Adrien Jacques Nicolas Guérard de la Quesnerie was born on October 28, 1776 in Rouen. He was the son of Aimable Guillaume Guérard de la Quesnerie, a jurist, an attorney general at the Court of Auditors and member of the council of the five hundred. He married on June 5, 1806 in Rouen with Antoinette Laudasse de Francamp. At that time he was already cultivating his land of Carqueleu  which is located around Carqueleu Hall. Adrien became a justice of peace for the canton of Clères while remaining a farmer.

He introduced new potato crops (late varieties from Ireland, long early baby potatoes from England. ..), wheat (Pictet wheat, Talavera wheat ...) but also querlemon oak and other plants.

He was one of the first to advocate the cultivation of beets and carrots in line and adopted the three-year crop rotation on his farm.

His studies in agriculture made him a brilliant agronomist.

He contributed to the re-establishment of the Société Centrale d'Agriculture de Seine Inférieure in 1819.

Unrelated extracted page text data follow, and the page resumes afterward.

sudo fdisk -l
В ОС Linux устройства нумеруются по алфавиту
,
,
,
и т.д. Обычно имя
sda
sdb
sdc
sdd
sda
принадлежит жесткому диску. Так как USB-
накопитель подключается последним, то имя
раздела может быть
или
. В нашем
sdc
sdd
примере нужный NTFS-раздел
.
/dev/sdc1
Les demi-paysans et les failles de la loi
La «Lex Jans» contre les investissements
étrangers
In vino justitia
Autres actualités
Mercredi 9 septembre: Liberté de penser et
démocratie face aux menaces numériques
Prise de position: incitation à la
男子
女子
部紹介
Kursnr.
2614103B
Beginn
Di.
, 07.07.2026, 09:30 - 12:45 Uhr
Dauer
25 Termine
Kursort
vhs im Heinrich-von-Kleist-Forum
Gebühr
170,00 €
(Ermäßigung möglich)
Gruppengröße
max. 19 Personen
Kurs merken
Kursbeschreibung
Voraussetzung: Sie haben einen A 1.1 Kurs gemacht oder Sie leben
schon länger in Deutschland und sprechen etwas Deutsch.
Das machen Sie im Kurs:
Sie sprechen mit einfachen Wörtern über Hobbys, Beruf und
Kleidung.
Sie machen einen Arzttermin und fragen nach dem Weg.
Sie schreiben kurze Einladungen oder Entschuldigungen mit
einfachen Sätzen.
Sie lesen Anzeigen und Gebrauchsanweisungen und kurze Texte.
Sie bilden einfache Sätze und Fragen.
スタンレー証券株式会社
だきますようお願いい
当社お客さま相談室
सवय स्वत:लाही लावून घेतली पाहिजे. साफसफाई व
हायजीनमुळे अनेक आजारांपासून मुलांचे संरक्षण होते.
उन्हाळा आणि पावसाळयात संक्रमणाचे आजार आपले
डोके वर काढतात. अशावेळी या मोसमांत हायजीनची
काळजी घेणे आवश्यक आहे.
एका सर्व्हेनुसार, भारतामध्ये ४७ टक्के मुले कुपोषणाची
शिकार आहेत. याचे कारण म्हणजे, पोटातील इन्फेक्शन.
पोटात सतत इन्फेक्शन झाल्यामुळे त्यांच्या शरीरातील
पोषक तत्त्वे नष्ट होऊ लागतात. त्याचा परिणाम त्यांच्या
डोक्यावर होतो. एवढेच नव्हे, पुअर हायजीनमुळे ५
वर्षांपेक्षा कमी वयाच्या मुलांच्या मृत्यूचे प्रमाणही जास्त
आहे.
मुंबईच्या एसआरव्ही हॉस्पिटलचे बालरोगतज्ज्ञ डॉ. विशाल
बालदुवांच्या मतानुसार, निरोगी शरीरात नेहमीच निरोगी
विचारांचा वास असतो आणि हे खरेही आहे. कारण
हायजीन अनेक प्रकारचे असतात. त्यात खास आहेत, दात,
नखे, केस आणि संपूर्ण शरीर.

 In 1822, he published an agricultural directory of the department of Seine Inférieure which had an influence on the development of agriculture at that time.

He became a member of the Rouen Academy of Sciences, Belles Lettres and Art in 1824.

As the new royal roads of the late 18th century, the arrival of the railway and the construction of departmental roads brought consumers closer to farmers and raised the level of demand of the former and installed more competition between the latter, Guérard de la Quesnerie founded in 1835 the agricultural comice of Cailly.

This meeting of farmers, seeking to improve their practices, rewarded the best in the most varied areas of the farm. Almost annual, it allowed the transmission and dissemination of new agricultural practices in a sector that had hardly changed for centuries.

He was its president for several years.